## Problem to solve
In the data below, one line contains "pinky mcp: (314, 330)" and a later one contains "pinky tip: (516, 84)". Print both, with every line between them, exactly and alone.

## Provided data
"""
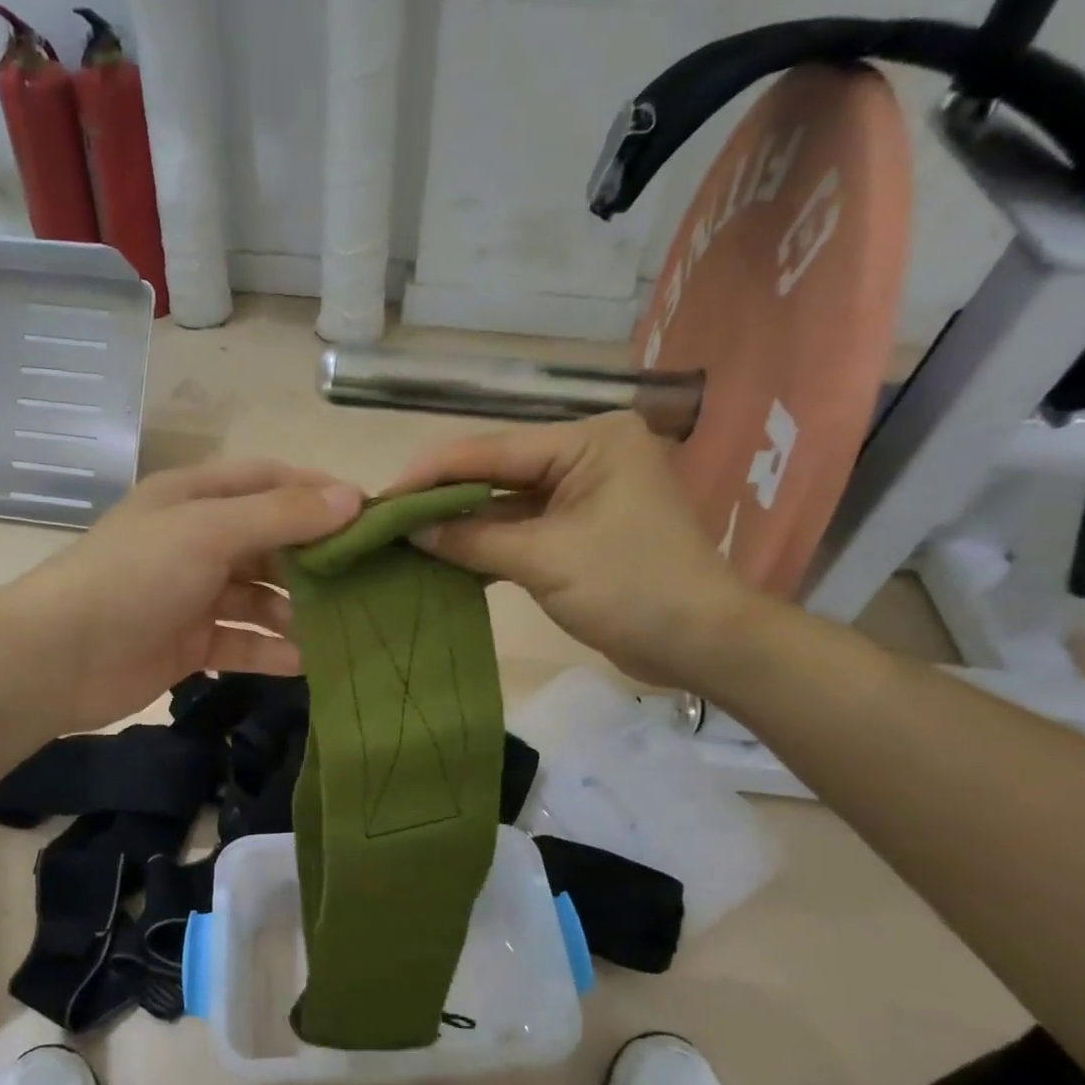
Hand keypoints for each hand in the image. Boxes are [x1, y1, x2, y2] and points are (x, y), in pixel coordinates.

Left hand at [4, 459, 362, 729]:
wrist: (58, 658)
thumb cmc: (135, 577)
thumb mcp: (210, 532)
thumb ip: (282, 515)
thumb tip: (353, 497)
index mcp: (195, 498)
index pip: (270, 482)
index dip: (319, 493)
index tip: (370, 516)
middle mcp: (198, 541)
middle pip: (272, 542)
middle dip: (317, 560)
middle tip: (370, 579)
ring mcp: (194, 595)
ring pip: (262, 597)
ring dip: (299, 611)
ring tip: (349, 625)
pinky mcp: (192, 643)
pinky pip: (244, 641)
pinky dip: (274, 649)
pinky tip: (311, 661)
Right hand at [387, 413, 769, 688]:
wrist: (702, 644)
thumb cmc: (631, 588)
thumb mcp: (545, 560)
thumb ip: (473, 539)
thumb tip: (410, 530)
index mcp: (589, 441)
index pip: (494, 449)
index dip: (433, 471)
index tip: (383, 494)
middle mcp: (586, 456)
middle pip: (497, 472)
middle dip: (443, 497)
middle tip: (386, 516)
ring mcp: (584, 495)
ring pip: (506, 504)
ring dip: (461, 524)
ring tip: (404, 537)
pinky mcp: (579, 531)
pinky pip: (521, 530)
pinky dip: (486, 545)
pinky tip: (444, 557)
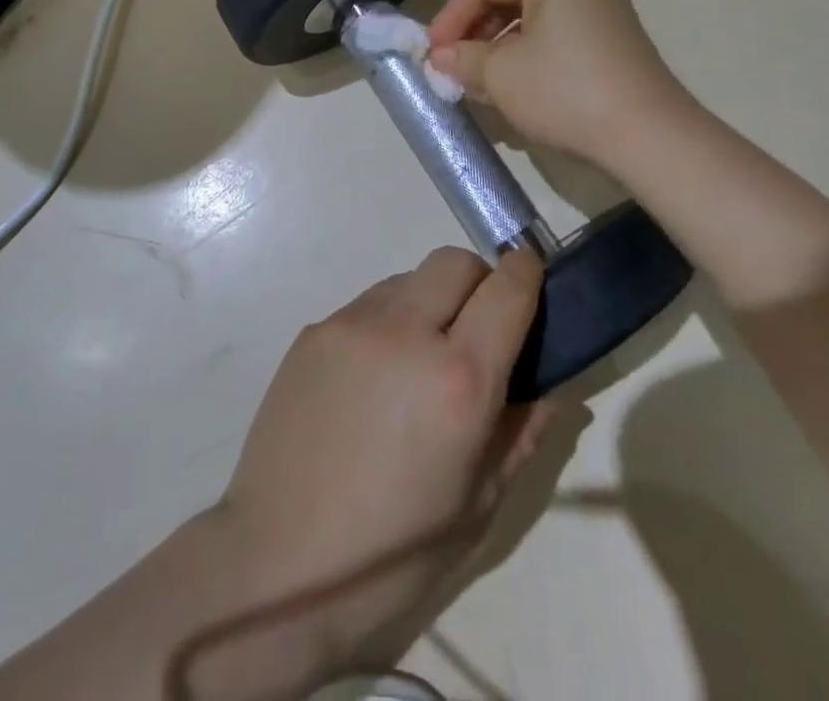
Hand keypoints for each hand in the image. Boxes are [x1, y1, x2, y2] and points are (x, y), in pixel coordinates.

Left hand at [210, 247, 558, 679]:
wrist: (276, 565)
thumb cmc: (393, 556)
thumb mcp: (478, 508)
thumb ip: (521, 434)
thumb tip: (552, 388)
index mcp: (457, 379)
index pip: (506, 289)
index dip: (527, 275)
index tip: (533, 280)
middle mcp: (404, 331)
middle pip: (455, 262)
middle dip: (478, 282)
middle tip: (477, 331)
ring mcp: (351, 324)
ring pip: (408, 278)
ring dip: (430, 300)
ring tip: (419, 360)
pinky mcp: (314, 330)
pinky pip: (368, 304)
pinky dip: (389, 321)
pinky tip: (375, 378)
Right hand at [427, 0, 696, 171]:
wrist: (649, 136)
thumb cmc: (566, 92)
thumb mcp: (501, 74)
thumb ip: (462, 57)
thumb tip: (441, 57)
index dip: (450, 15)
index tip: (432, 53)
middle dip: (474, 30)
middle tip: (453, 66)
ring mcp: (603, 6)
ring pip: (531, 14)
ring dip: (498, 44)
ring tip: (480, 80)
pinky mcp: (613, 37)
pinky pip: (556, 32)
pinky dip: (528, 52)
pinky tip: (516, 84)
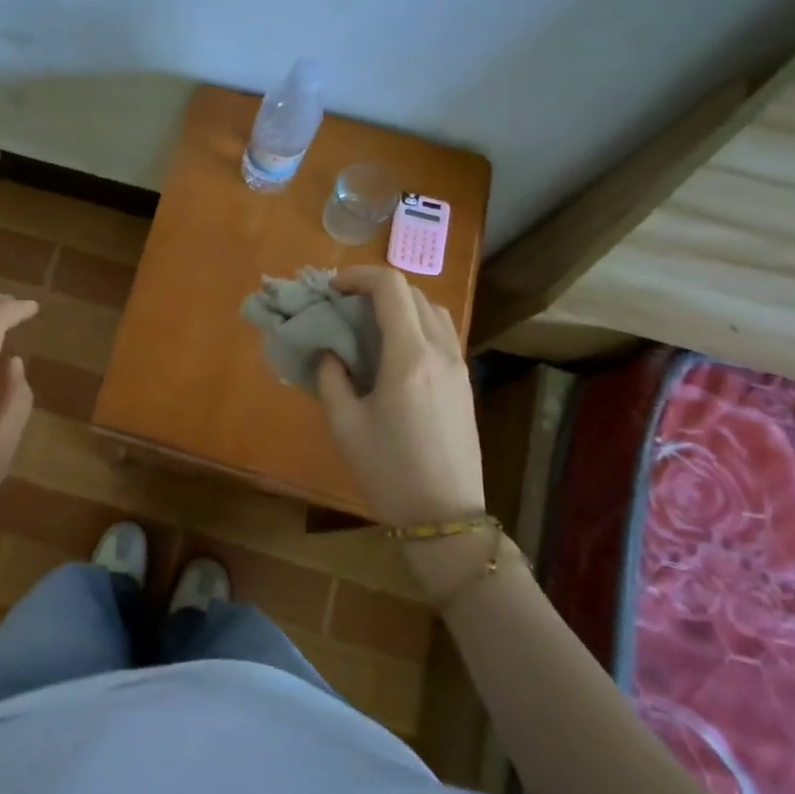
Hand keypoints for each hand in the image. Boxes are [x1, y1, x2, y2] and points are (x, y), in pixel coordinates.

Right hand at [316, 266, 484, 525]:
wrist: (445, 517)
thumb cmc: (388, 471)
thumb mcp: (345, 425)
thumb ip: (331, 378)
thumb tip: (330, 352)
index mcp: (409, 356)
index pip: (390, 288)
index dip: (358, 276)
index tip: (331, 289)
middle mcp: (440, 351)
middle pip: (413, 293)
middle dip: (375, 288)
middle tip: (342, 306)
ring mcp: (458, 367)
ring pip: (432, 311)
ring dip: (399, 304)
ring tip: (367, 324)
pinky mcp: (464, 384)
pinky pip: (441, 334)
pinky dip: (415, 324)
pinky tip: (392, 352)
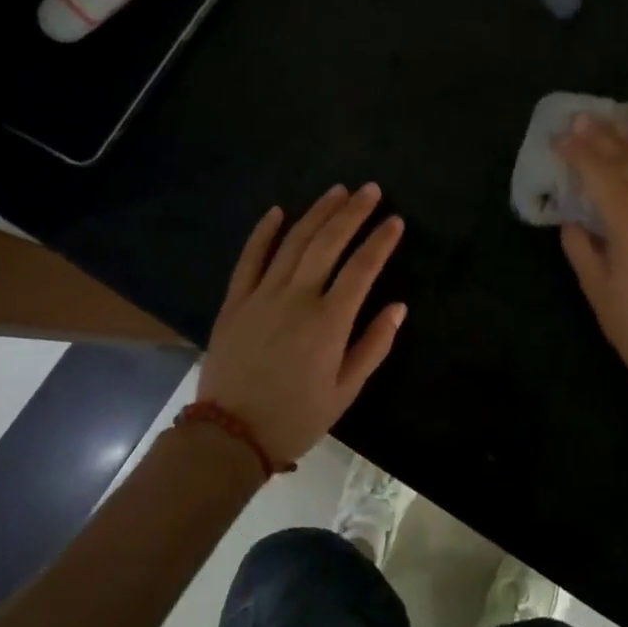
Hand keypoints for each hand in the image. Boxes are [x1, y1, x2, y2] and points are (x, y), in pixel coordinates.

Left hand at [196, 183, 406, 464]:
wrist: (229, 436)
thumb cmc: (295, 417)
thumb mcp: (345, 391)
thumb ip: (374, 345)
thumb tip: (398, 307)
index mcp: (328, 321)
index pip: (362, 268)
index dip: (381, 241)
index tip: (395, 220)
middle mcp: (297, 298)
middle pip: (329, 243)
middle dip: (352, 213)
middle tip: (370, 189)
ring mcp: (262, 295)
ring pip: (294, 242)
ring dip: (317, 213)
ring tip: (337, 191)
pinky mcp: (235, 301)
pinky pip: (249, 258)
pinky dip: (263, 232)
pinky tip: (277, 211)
"""
## Written solution
pinky mcp: (314, 330)
pinky pip: (368, 304)
pinky dip: (389, 321)
pinky tip: (375, 378)
Right hand at [427, 0, 696, 171]:
wrist: (649, 136)
thumb cmc: (566, 92)
thumb mcp: (501, 74)
thumb ip: (462, 57)
thumb tip: (441, 57)
index dip: (450, 15)
index tip: (432, 53)
middle dip: (474, 30)
middle tip: (453, 66)
ring mcp: (603, 6)
ring pip: (531, 14)
ring dip: (498, 44)
ring tip: (480, 80)
pinky mcp: (613, 37)
pinky pip: (556, 32)
pinky dip: (528, 52)
pinky tip: (516, 84)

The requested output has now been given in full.